The Southern Poverty Law Center and yesterday’s wars
The coronavirus pandemic has produced an unexpected and welcome political truce. Facing a viral enemy that does not distinguish between us, previously unthinkable alliances have formed across the political spectrum. Even President Donald Trump and New York Governor Andrew Cuomo have come together productively to make some degree of bipartisan peace amid this public health crisis.
CNN’s Dana Bash observed, “If you look at the big picture, this was remarkable from the president of the United States. This is a nonpartisan [and] an important thing to note and to applaud from an American standpoint, from a human standpoint.”
That’s why last week’s release of the Southern Poverty Law Center’s partisan “Year in Hate and Extremism” report dropped like a mistimed cymbal crash at the symphony. It’s the annual document that supports its daily publicized “hate map,” which redefines political disagreement as “hate.” In this “report,” the SPLC attempts to smear principled and mainstream conservative organizations by associating them with truly deplorable groups, such as white supremacists.

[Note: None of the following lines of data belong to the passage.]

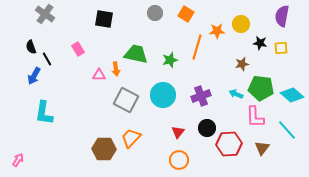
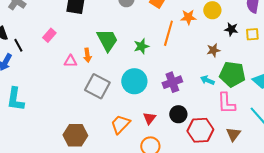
pink rectangle: (78, 49) -> (49, 35), turned 72
green trapezoid: (136, 54) -> (107, 40), turned 50
orange trapezoid: (131, 138) -> (120, 124), moved

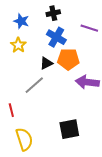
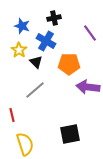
purple line: (89, 28) -> (90, 33), turned 36
blue cross: (56, 37) -> (46, 41), moved
black triangle: (46, 63) -> (36, 62), moved, turned -48

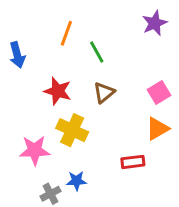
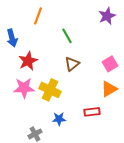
orange line: (66, 33) -> (38, 16), moved
red star: (58, 91) -> (28, 61), moved, turned 30
pink star: (35, 150) -> (24, 88), moved
blue star: (76, 181) -> (59, 119), moved

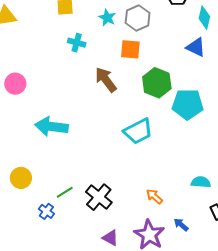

The SPLC’s former senior fellow Mark Potok once explained the group’s goal in doing that: “Sometimes the press will describe us as monitoring hate crimes and so on…. I want to say plainly that our aim in life is to destroy these groups, to completely destroy them.”
The group apparently had no qualms about demonstrating its dedication to that goal by releasing the latest version of the central document behind its smear and fundraising campaign even at a time like this. That decision demands a sober review of the partisan organization behind this divisive campaign.
In 2018, the SPLC paid a nearly $4 million settlement for defaming Maajid Nawaz, a former Islamic extremist who has since devoted his life to opposing violence. The following year, the SPLC fired its founder, and its president resigned after numerous employees claimed that the SPLC suffers from a systemic culture of racism and sexism. And last year, the SPLC’s workforce unionized to address discrimination within their own ranks. As the editor-in-chief of Current Affairs noted, the SPLC’s “hate” list is an “outright fraud” and “a willful deception.”
We’ve all felt the growing polarization in our society, especially over the last eight years. This division has been fueled by social media and new forms of anger amplification that no other generation’s cultural partisans have experienced. Partisan-oriented, opinion-heavy news has magnified our differences. Yet, in the first two weeks of March, the world has changed, and Americans have too.
Trump and Cuomo are collaborating and praising each other. California Governor Gavin Newsom said Trump is more than “on top of it” and called their recent conversation regarding coronavirus needs in that state a “privilege.” Even Rep. Ilhan Omar (D-Minn.), one of Trump’s staunchest critics, praised his coronavirus response as “incredible and the right response in this critical time.” Unity has swept across the country, as it has many times before, and we are standing shoulder to shoulder against a global health threat.
Yet the SPLC is attempting to sow division and discord — to silence dissent when we need to come together as Americans. The SPLC is pointing fingers when America has chosen to join hands. Its propaganda, its interactive maps and its cartoonish infographics are all out of touch. It is fighting a distant and petty political war with tactics that divide.
The SPLC should retract its “Hate and Extremism” report, and join the rest of society as we unite to confront our truly common enemy, the coronavirus and the threat it poses to the health and safety of every American.